This week is Dashboard Week here at the Data School, meaning every day this week we will be getting a new dashboarding challenge to create and blog about. Today, we were given a very messy data source and given the challenge to clean it and create a dashboard.
The data set provided at the start of the day looked at covid vaccines and their efficacy rates. It was structured in a way that was easy to read in Excel, but definitely not easy to read by a computer. When brought into Alteryx to be cleaned, the data looked like this:

As you can see, there are lots of nulls and mismatched values. I wanted the data to end up looking a lot cleaner, so I wrote out my ideal way the data would be structured in excel:

To go from the messy data to this nicely cleaned format, I came up with 8 steps.
- Remove the extra bottom rows
They provide extra sources and info that I don't need. - Remove the first 7 rows of data
The first 7 rows provide extra info about the variants, which could be its own dataset but should not be put with this one. - Create a new column for "protection against"
-The information about what the viruses protect against was lost in another column, so I needed to extract it and make it its own column. - In the Variant column, remove the 'sinovac' and 'novovax' rows, rename 'pfizer' to 'pfizer / moderna' then fill down with only 'pfizer / moderna', 'astrazeneca', and 'j and j'.
This would clean up the Vaccine Name column. - Remove all null columns and columns with links
- Fill down the # of doses column so there are no nulls
- Transform the data using the Columns to Rows tool, combining the 4 variant names. The values in those columns should go into an Efficacy column.
- Standardize Efficacy Numbers
-The efficacy numbers were in different formats, some decimals, some whole numbers, and some ranges. I needed to make them all the same.
To complete these steps, I created an Alteryx flow. Each tool used to complete one of these steps is in a container that is named the step number.
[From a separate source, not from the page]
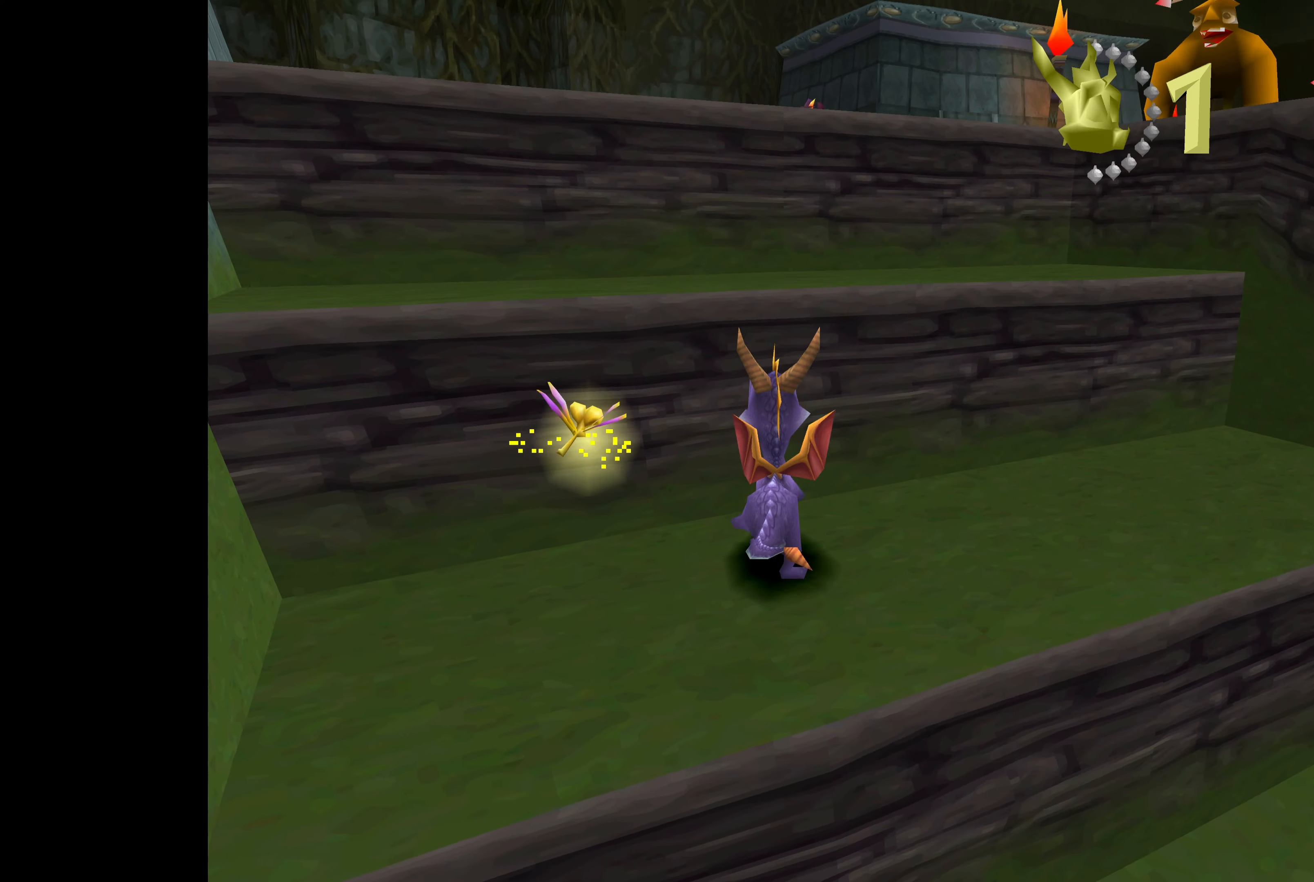
{"buttons": [], "left_stick": "up", "right_stick": "center", "events": [[167, "CROSS", "down"], [183, "left_stick", "up-left"], [317, "left_stick", "up"], [433, "CROSS", "up"]]}
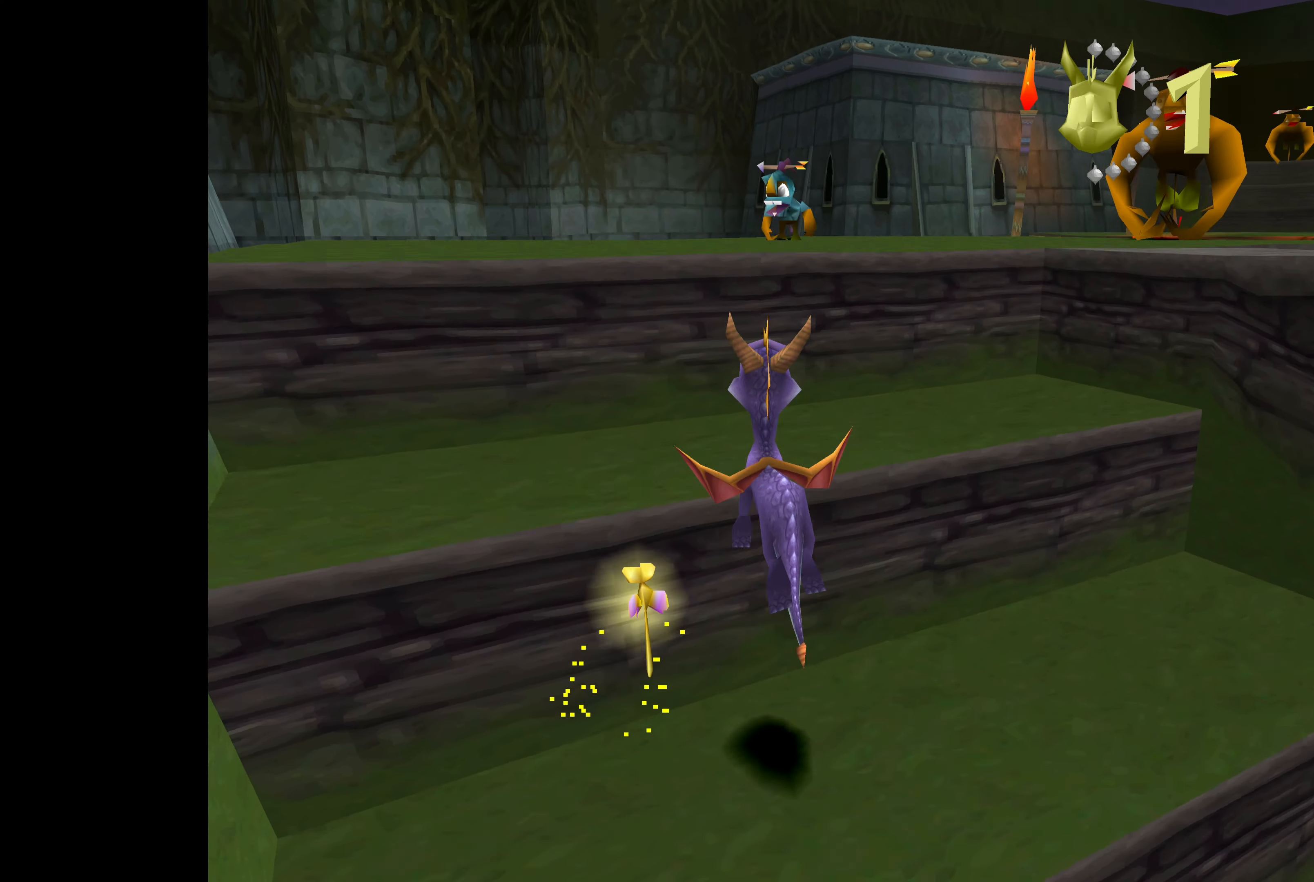
{"buttons": [], "left_stick": "center", "right_stick": "center", "events": [[283, "left_stick", "center"]]}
After running this flow, I was left with the clean data set looking like:

With the data fully cleaned and ready to bring into Tableau, I then was able to start sketching what the dashboard I wanted to build would look like. I decided to compare the 3 vaccines to see which was the most effective. I did this by creating a bump chart that ranks the 3 vaccines by how well they handled each covid strain, and compared the 3 again using KPIs. I also wanted to add a chart to show the sources of the efficacy tests. My final dashboard ended up looking like:

To see the dashboard, visit my Tableau Public here: https://public.tableau.com/app/profile/george.chachkes/viz/EfficacyofCovidVaccines/Dashboard1?publish=yes
This was a great day 1 of dashboard week, and I'm looking forward to the rest!